A question often posed – how is that the church and its carvings on the church have survived so well?
Because, for so many years, the area was almost unknown and therefore was probably poor, there were not the funds to alter it. The viability of the village depended to a large extent on the castle and its lords, and G R Lewis clearly found the church in a poor state in 1818. Four factors probably accounted for its demise: three years of terrible wet weather round Grosmont 1315,1316,1317 when 20% of the populace died, causing lack of seed corn and the slaughter of much livestock, and so here too, the passage of the ownership of the castle to absentee landlords, further Great Famine in 1335, and finally the Black Death in 1348/9. Had these events not taken place, it is more than likely that the church would have been radically changed, so we must be grateful, in a strange way, for these misfortunes.
Even today it was till about 2003 that a full photographic record was made of the effects and carvings here. For this we must give wholehearted thanks to Carol Yarranton Hall, who recorded absolutely everything, all without charge. A further miracle(?) is that the roundheads, responsible for the breakup of the castle, do not seem to have wreaked havoc on the church.
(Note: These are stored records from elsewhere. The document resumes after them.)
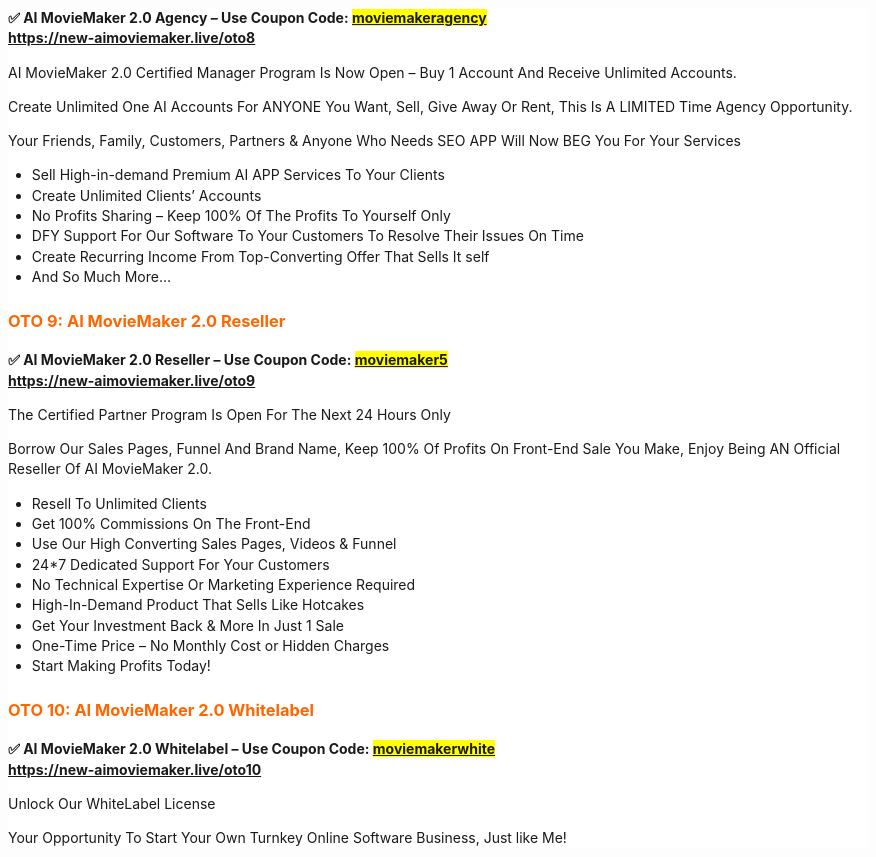 <p><strong>✅ AI MovieMaker 2.0 Agency – Use Coupon Code: <a href="https://7review-oto.us/AI-MovieMaker-2.0-Coupon" target="_blank" rel="nofollow noopener noreferrer"><span style="background-color: #ffff00;">moviemakeragency</span></a></strong><br />
<a href="https://7review-oto.us/AI-MovieMaker-2.0-Coupon" target="_blank" rel="nofollow noopener noreferrer"><strong>https://new-aimoviemaker.live/oto8</strong></a></p>
<p>AI MovieMaker 2.0 Certified Manager Program Is Now Open – Buy 1 Account And Receive Unlimited Accounts.</p>
<p>Create Unlimited One AI Accounts For ANYONE You Want, Sell, Give Away Or Rent, This Is A LIMITED Time Agency Opportunity.</p>
<p>Your Friends, Family, Customers, Partners &amp; Anyone Who Needs SEO APP Will Now BEG You For Your Services</p>
<ul class="d27 m32">
	<li class="d4 d5 d6 d7 d28 d29 d250 d251 m6 m7 m8 m9 m10 m33 m34 m262 m263"><span class=" d10 d13 d30 m8 m13 m16 m35">Sell High-in-demand Premium AI APP Services To Your Clients</span></li>
	<li class="d4 d5 d6 d7 d28 d29 d250 d251 m6 m7 m8 m9 m10 m33 m34 m262 m263"><span class=" d10 d13 d30 m8 m13 m16 m35">Create Unlimited Clients’ Accounts</span></li>
	<li class="d4 d5 d6 d7 d8 d29 d250 d251 m6 m7 m8 m9 m10 m11 m34 m262 m263"><span class=" d10 d13 d30 m8 m13 m16 m35">No Profits Sharing – Keep 100% Of The Profits To Yourself Only</span></li>
	<li class="d4 d5 d6 d7 d28 d29 d250 d251 m6 m7 m8 m9 m10 m33 m34 m262 m263"><span class=" d10 d13 d30 m8 m13 m16 m35">DFY Support For Our Software To Your Customers To Resolve Their Issues On Time</span></li>
	<li class="d4 d5 d6 d7 d28 d29 d250 d251 m6 m7 m8 m9 m10 m33 m34 m262 m263"><span class=" d10 d13 d30 m8 m13 m16 m35">Create Recurring Income From Top-Converting Offer That Sells It self</span></li>
	<li class="d4 d5 d6 d7 d8 d29 d250 d251 m6 m7 m8 m9 m10 m11 m34 m262 m263"><span class=" d10 d13 d30 m8 m13 m16 m35">And So Much More…</span></li>
</ul>
<h3><span style="color: #ff6600;"><strong>OTO 9: AI MovieMaker 2.0 Reseller</strong></span></h3>
<p><strong>✅ AI MovieMaker 2.0 Reseller – Use Coupon Code: <a href="https://7review-oto.us/AI-MovieMaker-2.0-Coupon" target="_blank" rel="nofollow noopener noreferrer"><span style="background-color: #ffff00;">moviemaker5</span></a></strong><br />
<a href="https://7review-oto.us/AI-MovieMaker-2.0-Coupon" target="_blank" rel="nofollow noopener noreferrer"><strong>https://new-aimoviemaker.live/oto9</strong></a></p>
<p>The Certified Partner Program Is Open For The Next 24 Hours Only</p>
<p>Borrow Our Sales Pages, Funnel And Brand Name, Keep 100% Of Profits On Front-End Sale You Make, Enjoy Being AN Official Reseller Of AI MovieMaker 2.0.</p>
<ul class="d115 m94">
	<li class="d3 d4 d5 d6 d20 d21 d286 m4 m5 m6 m7 m8 m21 m22 m260"><span class=" d9 d11 d22 m6 m11 m14 m23">Resell To Unlimited Clients</span></li>
	<li class="d3 d4 d5 d6 d20 d21 d286 m4 m5 m6 m7 m8 m21 m22 m260"><span class=" d9 d11 d22 m6 m11 m14 m23">Get 100% Commissions On The Front-End</span></li>
	<li class="d3 d4 d5 d6 d20 d21 d286 m4 m5 m6 m7 m8 m21 m22 m260"><span class=" d9 d11 d22 m6 m11 m14 m23">Use Our High Converting Sales Pages, Videos &amp; Funnel</span></li>
	<li class="d3 d4 d5 d6 d20 d21 d286 m4 m5 m6 m7 m8 m21 m22 m260"><span class=" d9 d11 d22 m6 m11 m14 m23">24*7 Dedicated Support For Your Customers</span></li>
	<li class="d3 d4 d5 d6 d7 d21 d286 m4 m5 m6 m7 m8 m9 m22 m260"><span class=" d9 d11 d22 m6 m11 m14 m23">No Technical Expertise Or Marketing Experience Required</span></li>
	<li class="d3 d4 d5 d6 d20 d21 d286 m4 m5 m6 m7 m8 m21 m22 m260"><span class=" d9 d11 d22 m6 m11 m14 m23">High-In-Demand Product That Sells Like Hotcakes</span></li>
	<li class="d3 d4 d5 d6 d20 d21 d286 m4 m5 m6 m7 m8 m21 m22 m260"><span class=" d9 d11 d22 m6 m11 m14 m23">Get Your Investment Back &amp; More In Just 1 Sale</span></li>
	<li class="d3 d4 d5 d6 d20 d21 d286 m4 m5 m6 m7 m8 m21 m22 m260"><span class=" d9 d11 d22 m6 m11 m14 m23">One-Time Price – No Monthly Cost or Hidden Charges</span></li>
	<li class="d3 d4 d5 d6 d7 d21 d286 m4 m5 m6 m7 m8 m9 m22 m260"><span class=" d9 d11 d22 m6 m11 m14 m23">Start Making Profits Today!</span></li>
</ul>
<h3><span style="color: #ff6600;"><strong>OTO 10: AI MovieMaker 2.0 Whitelabel</strong></span></h3>
<p><strong>✅ AI MovieMaker 2.0 Whitelabel – Use Coupon Code: <a href="https://7review-oto.us/AI-MovieMaker-2.0-Coupon" target="_blank" rel="nofollow noopener noreferrer"><span style="background-color: #ffff00;">moviemakerwhite</span></a></strong><br />
<a href="https://7review-oto.us/AI-MovieMaker-2.0-Coupon" target="_blank" rel="nofollow noopener noreferrer"><strong>https://new-aimoviemaker.live/oto10</strong></a></p>
<p>Unlock Our WhiteLabel License</p>
<p>Your Opportunity To Start Your Own Turnkey Online Software Business, Just like Me!</p>
<ul>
As to the survival of the carvings, there are a few possible pointers. The two columns of the south door are both carved, as are the two columns either side of the chancel arch, out of one block of stone, so that there are no joints to harbour water. The sandstone is very fine so does not easily retain moisture and, in sunlight, there is glint which could suggest hardening with mica or quartz. It is hoped a knowledgeable visitor will help. There is no evidence, as yet, to identify the quarry from which this sandstone, typically Herefordshire red, might have come. It would certainly have been from a deep vein. Let’s hope time will tell!